Aprovechamos el alto en el camino para fotografiar a la compañía: Mario, nuestro guía, a quien nunca se le agotan los recursos, al grado que se ajusta perfectamente a la descripción de estuche de monerías que usan las tías viejas para referirse a un hombre que es un buen partido; las dos chicas francesas, que castañean de frío cada vez que hacemos una parada, pues no traen ropa apropiada; Delia, la cocinera, que en cuatro días de camino prácticamente no le escuchamos la voz; y nosotros, que nos comemos todo con los ojos…

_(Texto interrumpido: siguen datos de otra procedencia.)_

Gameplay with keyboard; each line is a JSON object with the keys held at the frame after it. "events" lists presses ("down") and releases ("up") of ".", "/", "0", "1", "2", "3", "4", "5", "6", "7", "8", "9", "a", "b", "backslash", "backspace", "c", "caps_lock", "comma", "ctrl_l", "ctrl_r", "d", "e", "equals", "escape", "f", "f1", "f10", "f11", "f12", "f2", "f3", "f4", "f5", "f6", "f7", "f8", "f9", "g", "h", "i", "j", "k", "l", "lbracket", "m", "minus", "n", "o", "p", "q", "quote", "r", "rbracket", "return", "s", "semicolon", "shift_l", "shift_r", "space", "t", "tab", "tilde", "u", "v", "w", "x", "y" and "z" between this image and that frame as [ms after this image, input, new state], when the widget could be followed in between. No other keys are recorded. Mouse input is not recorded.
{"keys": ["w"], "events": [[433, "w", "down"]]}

Poco más adelante haremos un alto forzado, pues se pincha una llanta. En menos de cinco minutos Mario se enfunda en su overall y la cambia. Me cuenta que este tipo de incidentes es rutinario. Incluso ha habido días en que sufre 7 pinchazos. Para hacer frente a la batalla contra el camino, trae entre sus herramientas parches de caucho y ha adaptado el aire acondicionado del 4 x 4 para que funcione como una bomba de aire que utiliza para inflar y reparar llantas.
Entramos entonces en una secuencia de varias lagunas consecutivas –Ramadas, Chiarcota, Honda, Hedionda y Canapa.

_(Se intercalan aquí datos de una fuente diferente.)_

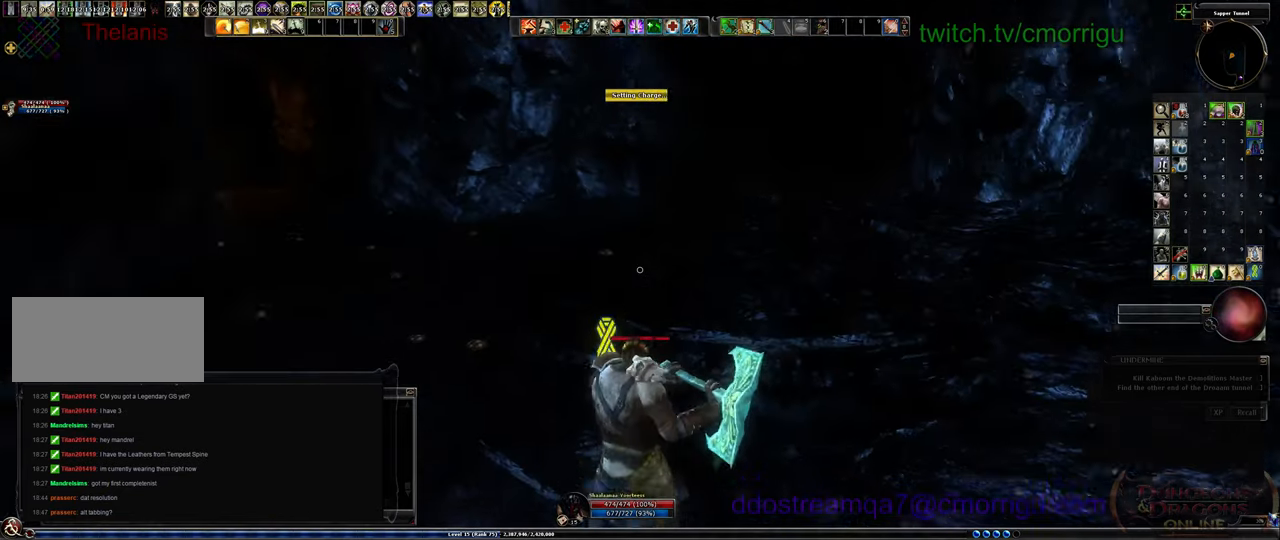
{"keys": ["w"], "events": []}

Es en la Laguna Hedionda donde conseguimos acercarnos a los Flamencos. Mario insiste en la versión de que los flamencos de esta laguna están más acostumbrados al contacto humano. En efecto, por su forma de posar parece que no son ajenos a cierto grado de afiliación o vanidad.
Poco más adelante el paisaje cambia y encontramos enormes formaciones de roca preñada de hierro.

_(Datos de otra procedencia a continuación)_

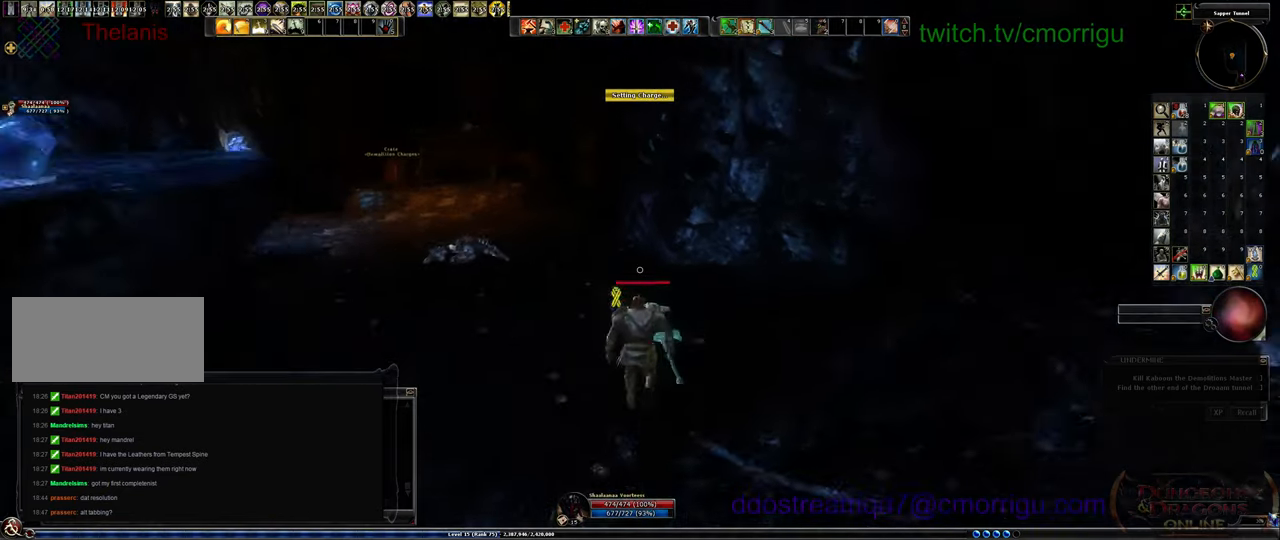
{"keys": ["w"], "events": []}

En nuestro recorrido encontramos frecuentemente la yareta, una siempreverde perennifolio que crece en matas muy densas para evitar la pérdida del calor, y que los locales utilizan como combustible en sus estufas, pues funciona como carbón.
Hacemos una parada para comer. El hambre apremia, pues por la mañana sólo nos ha tocado pan con mantequilla y té. El menú de la comida es una sorpresa que nos ha estado persiguiendo desde que entramos en territorio andino. Charqui: carne de llama que fue deshidratada y salada hace más de tres meses. Se acompaña con habas hervidas, un huevo duro, arroz y choclo. Nos armamos de un valor que a la postre resulta innecesario, pues el plato es sabroso. Ambos lo devoramos.
Después de la comida, hacemos de un jalón el recorrido hasta el borde del Salar de Uyuni, que será nuestra exploración central del día siguiente. Cerca de tres horas seguidas dentro de la camioneta, a través de desiertos, rocas y salares menores.
Esta parte del trayecto es particularmente incómoda, pues mientras en los días pares nos toca ocupar el asiento medio, (donde uno puede estirar las piernas), los días nones nos corresponde el último asiento en donde vamos recogidos como faquires (las rodillas topando con el respaldo de frente y los pies prensados en un espacio ínfimo). A las diez horas tengo una punzada en la rodilla izquierda (en la que me operaron los meniscos y el ligamento cruzado) y un dolor reumatoide en el pie derecho (seguramente producto de la herencia de los pies engarrotados de mi abuela, la Yeya). Frente a estos dolores sólo sirve la paciencia. Intento meditar en vano, pues la imagen de mi abuela se me aparece constantemente.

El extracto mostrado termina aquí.